In our problem, integration helps determine the total volume of water that flows out of the tank over a certain time interval.
By integrating the given flow rate function, which is a mathematical representation of how the rate changes over time, we can find the total amount of water that has left the tank.

Flow rate problems often involve real-world scenarios where something is happening at a certain rate over time, like water flowing from a tank at a speed defined by a specific function.
In our example, the flow rate, expressed as a function of time, is given by \( r(t) = 200 - 4t \). It provides the rate at which water leaves the tank in liters per minute, depending on the elapsed time \(t\).
Solving flow rate problems generally requires understanding the relationship between a changing rate and the quantity it affects. Integrating this rate function over a specified interval allows us to determine the total amount of substance, like water, that has moved during that period.

The definite integral is a core concept in calculus used to calculate the accumulation of quantities, like area or total volume, over an interval. It connects the dots between the rate of change and total change.
In the context of our problem, we calculate the definite integral of the flow rate function \( r(t) = 200 - 4t \) from \( t = 0 \) to \( t = 10 \). This calculation gives us the total amount of water that flows out of the tank during the first ten minutes. The definite integral is represented as \[ \int_{0}^{10} (200 - 4t) \, dt \].
By solving this, we realize its significance in determining total change using the limits of integration, providing a precise value for accumulated flow.

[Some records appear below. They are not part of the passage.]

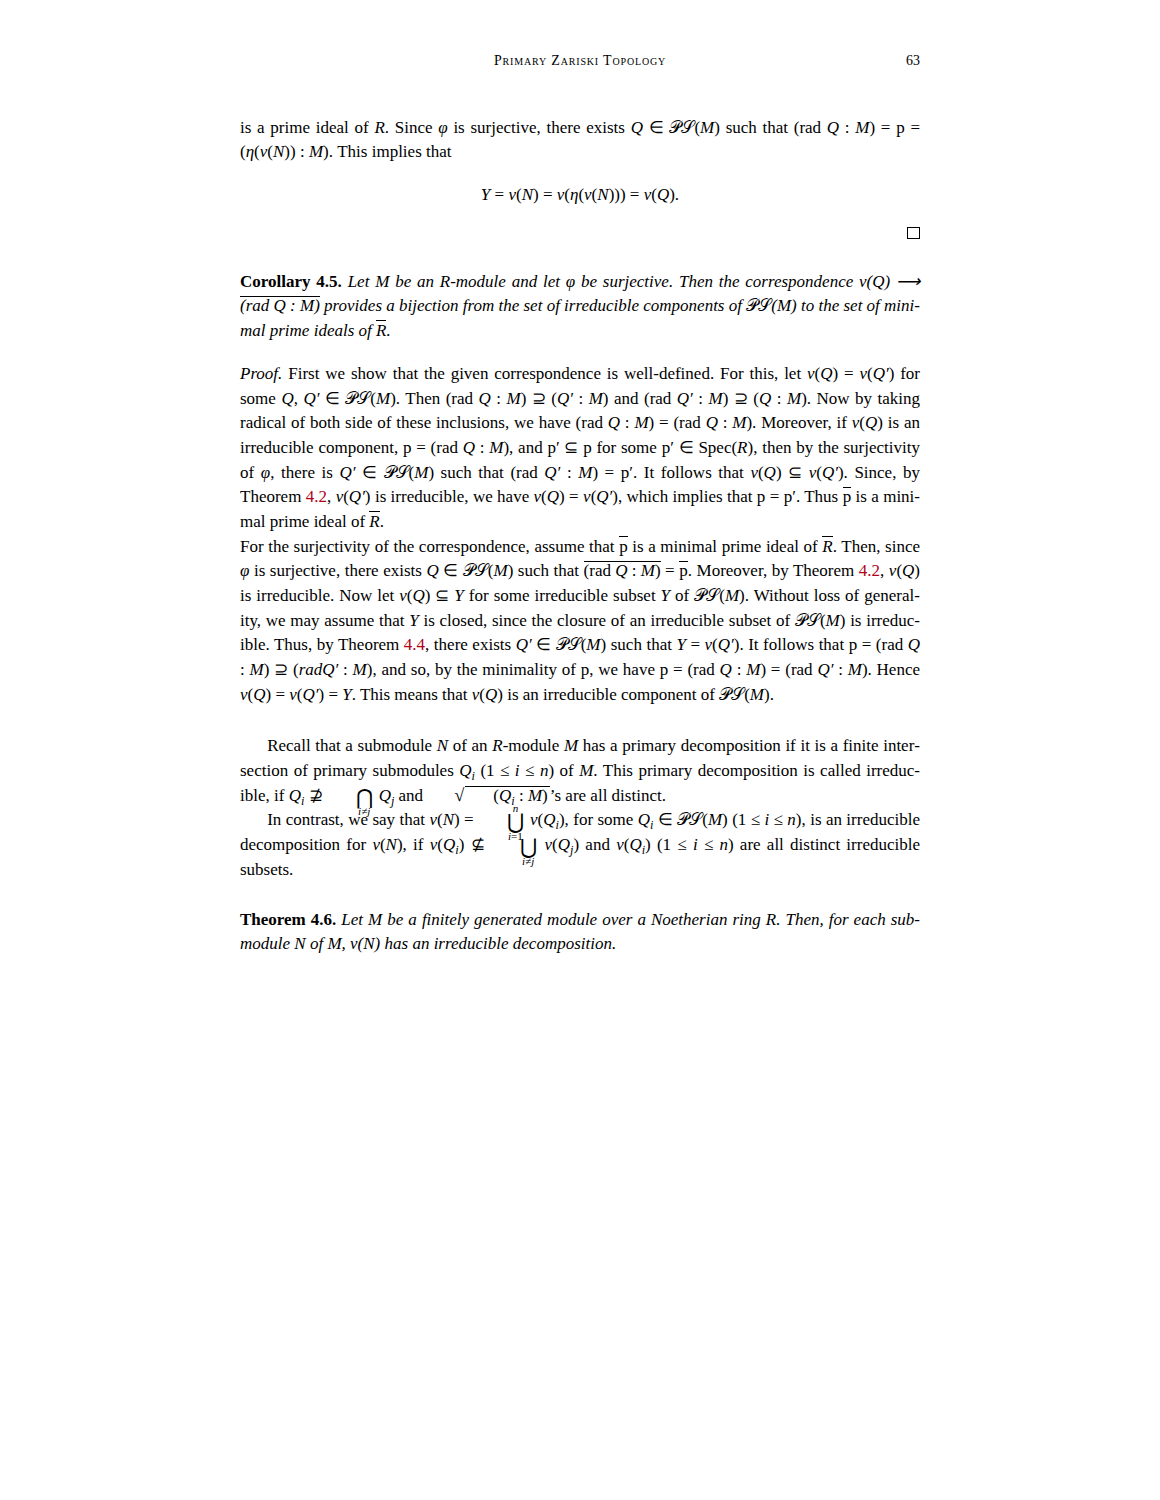Primary Zariski Topology 63
is a prime ideal of R. Since φ is surjective, there exists Q ∈ 𝒫𝒮(M) such that (rad Q : M) = p = (η(ν(N)) : M). This implies that
Y = ν(N) = ν(η(ν(N))) = ν(Q).
Corollary 4.5. Let M be an R-module and let φ be surjective. Then the correspondence ν(Q) ⟶ (rad Q : M) provides a bijection from the set of irreducible components of 𝒫𝒮(M) to the set of minimal prime ideals of R.
Proof. First we show that the given correspondence is well-defined. For this, let ν(Q) = ν(Q′) for some Q, Q′ ∈ 𝒫𝒮(M). Then (rad Q : M) ⊇ (Q′ : M) and (rad Q′ : M) ⊇ (Q : M). Now by taking radical of both side of these inclusions, we have (rad Q : M) = (rad Q : M). Moreover, if ν(Q) is an irreducible component, p = (rad Q : M), and p′ ⊆ p for some p′ ∈ Spec(R), then by the surjectivity of φ, there is Q′ ∈ 𝒫𝒮(M) such that (rad Q′ : M) = p′. It follows that ν(Q) ⊆ ν(Q′). Since, by Theorem 4.2, ν(Q′) is irreducible, we have ν(Q) = ν(Q′), which implies that p = p′. Thus p is a minimal prime ideal of R.
For the surjectivity of the correspondence, assume that p is a minimal prime ideal of R. Then, since φ is surjective, there exists Q ∈ 𝒫𝒮(M) such that (rad Q : M) = p. Moreover, by Theorem 4.2, ν(Q) is irreducible. Now let ν(Q) ⊆ Y for some irreducible subset Y of 𝒫𝒮(M). Without loss of generality, we may assume that Y is closed, since the closure of an irreducible subset of 𝒫𝒮(M) is irreducible. Thus, by Theorem 4.4, there exists Q′ ∈ 𝒫𝒮(M) such that Y = ν(Q′). It follows that p = (rad Q : M) ⊇ (radQ′ : M), and so, by the minimality of p, we have p = (rad Q : M) = (rad Q′ : M). Hence ν(Q) = ν(Q′) = Y. This means that ν(Q) is an irreducible component of 𝒫𝒮(M).
Recall that a submodule N of an R-module M has a primary decomposition if it is a finite intersection of primary submodules Qi (1 ≤ i ≤ n) of M. This primary decomposition is called irreducible, if Qi ⊉ ⋂i≠j Qj and (Qi : M)’s are all distinct.
In contrast, we say that ν(N) = ⋃ni=1 ν(Qi), for some Qi ∈ 𝒫𝒮(M) (1 ≤ i ≤ n), is an irreducible decomposition for ν(N), if ν(Qi) ⊈ ⋃i≠j ν(Qj) and ν(Qi) (1 ≤ i ≤ n) are all distinct irreducible subsets.
Theorem 4.6. Let M be a finitely generated module over a Noetherian ring R. Then, for each submodule N of M, ν(N) has an irreducible decomposition.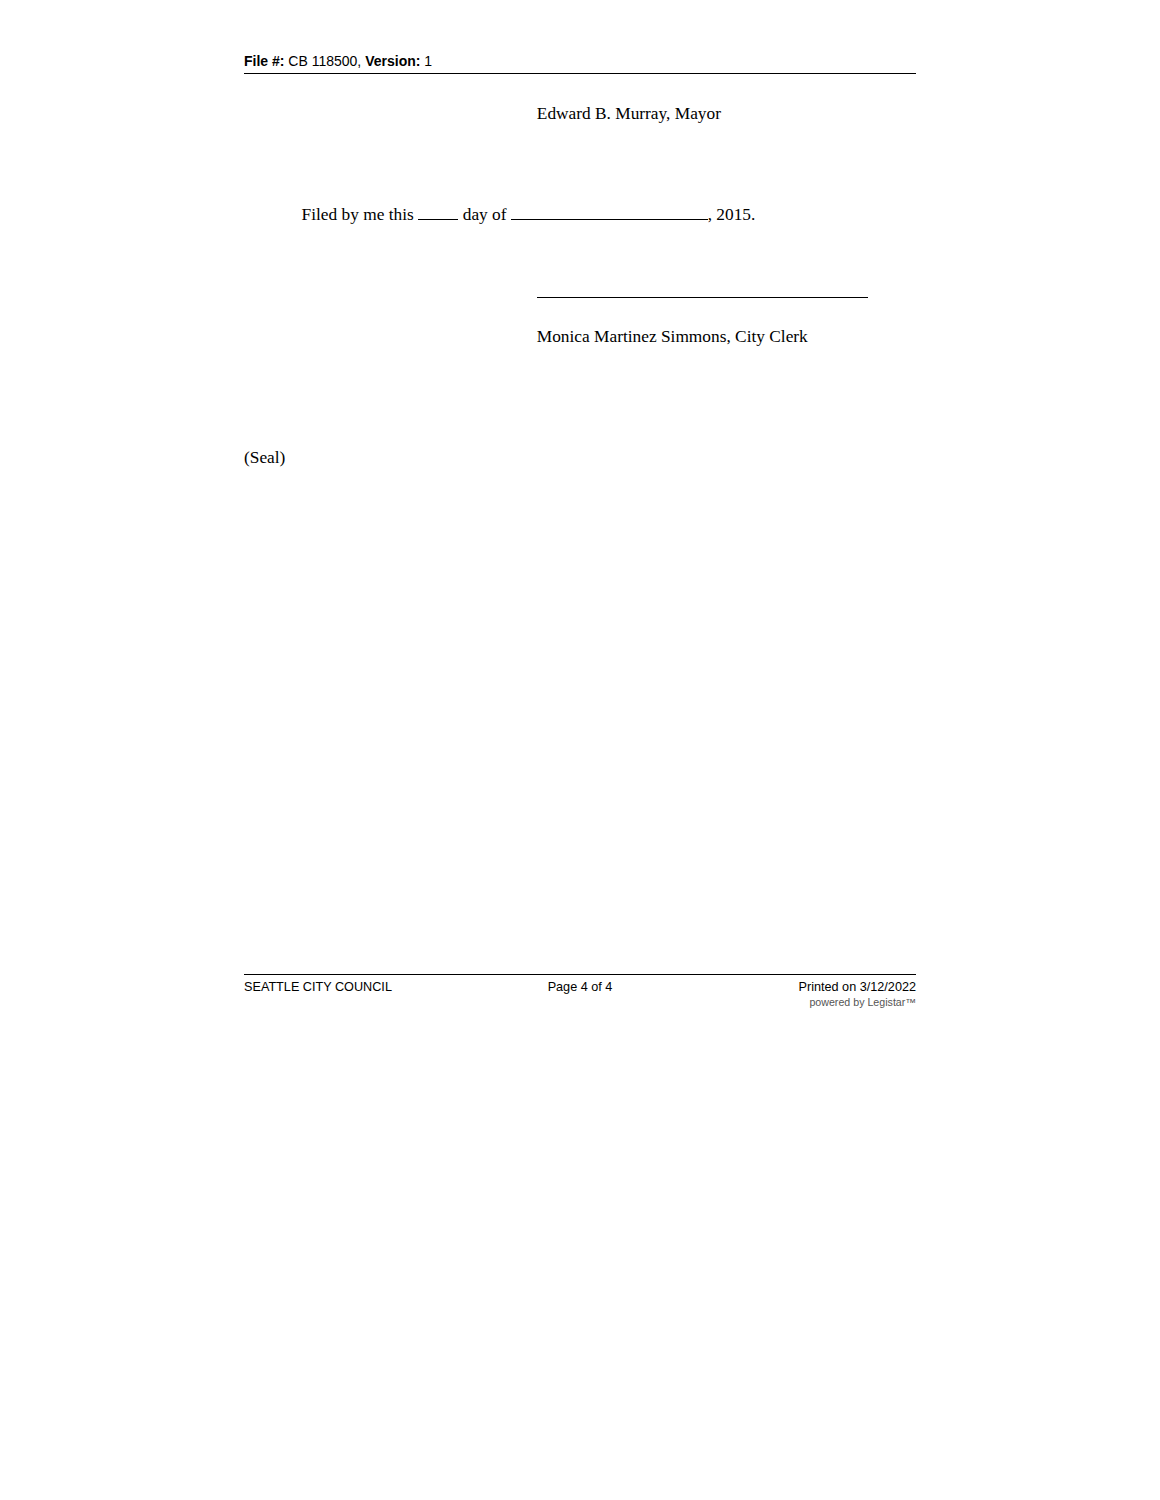File #: CB 118500, Version: 1
Edward B. Murray, Mayor
Filed by me this day of , 2015.
Monica Martinez Simmons, City Clerk
(Seal)
SEATTLE CITY COUNCIL
Page 4 of 4
Printed on 3/12/2022
powered by Legistar™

An antiderivative is essentially the opposite of a derivative. It's a function whose derivative is the given function.
In solving integration problems, finding the antiderivative is a necessary step because it helps us evaluate definite integrals. It's like reverse engineering the problem. For our task, the antiderivative of the function \( 200 - 4t \) is \( 200t - 2t^2 \).
This function allows us to calculate the definite integral by plugging in the upper and lower bounds of our interval, \( t = 0 \) and \( t = 10 \), then finding the difference to get the total amount of water released during this period. Antiderivatives simplify calculating changes over an interval.